Consider a billionaire who uses her fortune to set up a large charitable foundation. Once created, the foundation may be powerful—more powerful than most individuals, including its founder, who might have donated most of her wealth. To control the foundation, the founder lays down its purpose in articles of incorporation and bylaws, and appoints a board of directors sympathetic to her cause. These measures constitute a form of motivation selection, since they aim to shape foundation’s preferences. But even if such attempts to customize the organizational internals fail, the foundation’s behavior would remain circumscribed by its social and legal milieu. The foundation would have an incentive to obey the law, for example, lest it be shut down or fined. It would have an incentive to offer its employees acceptable pay and working conditions, and to satisfy external stakeholders. Whatever its final goals, the foundation thus has instrumental reasons to conform its behavior to various social norms.

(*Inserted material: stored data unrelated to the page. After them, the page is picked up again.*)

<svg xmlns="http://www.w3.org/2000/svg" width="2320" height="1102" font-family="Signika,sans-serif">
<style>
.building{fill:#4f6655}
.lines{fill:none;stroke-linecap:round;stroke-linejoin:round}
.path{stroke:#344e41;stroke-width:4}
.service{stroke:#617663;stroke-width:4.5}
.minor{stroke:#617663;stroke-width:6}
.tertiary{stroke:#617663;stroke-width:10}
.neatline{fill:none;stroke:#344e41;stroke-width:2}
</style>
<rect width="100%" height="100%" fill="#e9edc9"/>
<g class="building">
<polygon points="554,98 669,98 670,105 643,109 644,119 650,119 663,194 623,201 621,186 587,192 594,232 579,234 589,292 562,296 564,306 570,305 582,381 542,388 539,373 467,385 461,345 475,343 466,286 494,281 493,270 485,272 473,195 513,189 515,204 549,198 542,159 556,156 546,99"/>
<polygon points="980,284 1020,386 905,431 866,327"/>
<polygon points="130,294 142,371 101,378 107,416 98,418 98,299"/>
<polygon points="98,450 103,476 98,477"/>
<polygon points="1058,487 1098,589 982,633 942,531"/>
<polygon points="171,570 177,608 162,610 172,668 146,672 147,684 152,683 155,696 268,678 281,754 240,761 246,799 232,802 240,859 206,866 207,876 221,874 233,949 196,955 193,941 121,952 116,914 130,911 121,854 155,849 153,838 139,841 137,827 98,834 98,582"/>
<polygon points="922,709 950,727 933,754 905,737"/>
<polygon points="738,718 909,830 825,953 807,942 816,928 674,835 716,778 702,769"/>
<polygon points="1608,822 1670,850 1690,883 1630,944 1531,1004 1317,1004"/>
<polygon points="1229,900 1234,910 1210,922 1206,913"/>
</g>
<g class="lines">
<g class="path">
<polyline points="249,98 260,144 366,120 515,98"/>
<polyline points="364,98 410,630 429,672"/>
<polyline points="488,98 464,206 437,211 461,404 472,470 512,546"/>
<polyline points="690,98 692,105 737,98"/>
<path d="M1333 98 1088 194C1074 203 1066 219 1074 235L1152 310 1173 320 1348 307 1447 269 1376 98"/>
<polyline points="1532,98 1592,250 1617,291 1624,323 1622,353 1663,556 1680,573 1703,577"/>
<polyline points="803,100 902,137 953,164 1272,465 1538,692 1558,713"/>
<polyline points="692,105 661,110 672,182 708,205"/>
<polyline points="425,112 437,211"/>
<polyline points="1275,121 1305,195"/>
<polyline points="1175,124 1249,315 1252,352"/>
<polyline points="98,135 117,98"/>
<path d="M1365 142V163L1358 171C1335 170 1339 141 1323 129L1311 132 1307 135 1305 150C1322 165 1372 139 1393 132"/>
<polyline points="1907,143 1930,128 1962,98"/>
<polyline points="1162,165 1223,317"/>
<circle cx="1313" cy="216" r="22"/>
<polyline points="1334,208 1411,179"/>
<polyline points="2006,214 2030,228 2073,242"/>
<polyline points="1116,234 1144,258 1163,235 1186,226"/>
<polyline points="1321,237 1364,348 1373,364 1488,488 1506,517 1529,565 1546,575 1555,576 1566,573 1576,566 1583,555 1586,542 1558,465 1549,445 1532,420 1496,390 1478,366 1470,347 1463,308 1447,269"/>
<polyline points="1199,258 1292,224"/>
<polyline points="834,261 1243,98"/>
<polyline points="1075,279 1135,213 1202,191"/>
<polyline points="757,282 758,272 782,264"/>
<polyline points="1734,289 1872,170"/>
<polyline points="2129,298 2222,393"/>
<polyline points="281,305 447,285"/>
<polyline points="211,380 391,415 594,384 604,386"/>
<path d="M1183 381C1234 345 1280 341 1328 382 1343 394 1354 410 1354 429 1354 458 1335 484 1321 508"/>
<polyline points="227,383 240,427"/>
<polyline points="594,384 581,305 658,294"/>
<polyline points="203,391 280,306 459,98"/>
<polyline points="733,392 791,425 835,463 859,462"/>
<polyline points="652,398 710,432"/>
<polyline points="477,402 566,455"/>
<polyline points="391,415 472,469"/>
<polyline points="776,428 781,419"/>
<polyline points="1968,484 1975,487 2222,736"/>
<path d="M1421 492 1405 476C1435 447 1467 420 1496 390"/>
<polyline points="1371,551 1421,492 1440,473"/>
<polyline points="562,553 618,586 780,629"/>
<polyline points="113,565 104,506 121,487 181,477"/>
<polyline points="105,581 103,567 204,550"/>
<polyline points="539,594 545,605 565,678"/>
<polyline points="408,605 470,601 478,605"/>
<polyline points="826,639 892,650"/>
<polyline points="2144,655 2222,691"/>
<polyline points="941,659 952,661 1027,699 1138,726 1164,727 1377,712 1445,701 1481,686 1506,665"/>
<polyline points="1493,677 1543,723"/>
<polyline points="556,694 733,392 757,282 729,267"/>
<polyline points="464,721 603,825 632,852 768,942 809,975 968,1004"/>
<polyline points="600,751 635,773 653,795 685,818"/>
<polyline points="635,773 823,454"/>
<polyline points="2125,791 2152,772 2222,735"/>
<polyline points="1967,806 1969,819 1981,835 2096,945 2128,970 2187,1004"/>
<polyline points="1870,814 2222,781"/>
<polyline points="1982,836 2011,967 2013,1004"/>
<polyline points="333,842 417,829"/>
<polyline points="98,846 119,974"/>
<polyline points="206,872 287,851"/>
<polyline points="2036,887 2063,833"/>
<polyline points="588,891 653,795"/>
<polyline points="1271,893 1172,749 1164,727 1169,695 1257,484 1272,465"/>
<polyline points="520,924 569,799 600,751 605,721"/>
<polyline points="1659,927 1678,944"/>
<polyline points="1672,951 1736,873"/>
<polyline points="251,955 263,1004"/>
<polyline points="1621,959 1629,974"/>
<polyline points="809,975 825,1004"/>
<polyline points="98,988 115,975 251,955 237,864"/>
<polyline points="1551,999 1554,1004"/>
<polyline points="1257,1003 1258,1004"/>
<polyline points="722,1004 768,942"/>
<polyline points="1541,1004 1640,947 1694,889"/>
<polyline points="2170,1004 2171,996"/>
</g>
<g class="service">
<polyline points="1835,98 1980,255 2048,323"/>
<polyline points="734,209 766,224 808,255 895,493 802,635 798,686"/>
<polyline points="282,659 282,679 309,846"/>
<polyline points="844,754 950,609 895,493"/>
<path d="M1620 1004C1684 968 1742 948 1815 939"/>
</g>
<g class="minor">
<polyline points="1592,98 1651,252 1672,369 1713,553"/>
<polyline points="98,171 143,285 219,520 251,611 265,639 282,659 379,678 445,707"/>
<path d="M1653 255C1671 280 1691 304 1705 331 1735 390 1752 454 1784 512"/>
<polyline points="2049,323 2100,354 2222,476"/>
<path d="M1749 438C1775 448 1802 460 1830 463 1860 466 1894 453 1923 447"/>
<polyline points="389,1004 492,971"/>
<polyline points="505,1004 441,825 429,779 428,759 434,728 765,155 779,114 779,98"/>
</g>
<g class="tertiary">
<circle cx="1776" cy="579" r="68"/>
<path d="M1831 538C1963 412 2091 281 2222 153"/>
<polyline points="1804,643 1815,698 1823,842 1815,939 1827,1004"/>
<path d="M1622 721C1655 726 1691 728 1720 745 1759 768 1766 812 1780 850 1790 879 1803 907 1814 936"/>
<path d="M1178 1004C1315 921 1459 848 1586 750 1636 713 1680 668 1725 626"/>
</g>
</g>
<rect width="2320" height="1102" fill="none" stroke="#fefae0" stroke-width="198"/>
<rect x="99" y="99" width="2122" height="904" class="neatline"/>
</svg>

Might one not hope that a machine superintelligence would likewise be hemmed in by the need to get along with the other actors with which it shares the stage? Though this might seem like a straightforward way of dealing with the control problem, it is not free of obstacles. In particular, it presupposes a balance of power: legal or economic sanctions cannot restrain an agent that has a decisive strategic advantage. Social integration can therefore not be relied upon as a control method in fast or medium takeoff scenarios that feature a winner-takes-all dynamic.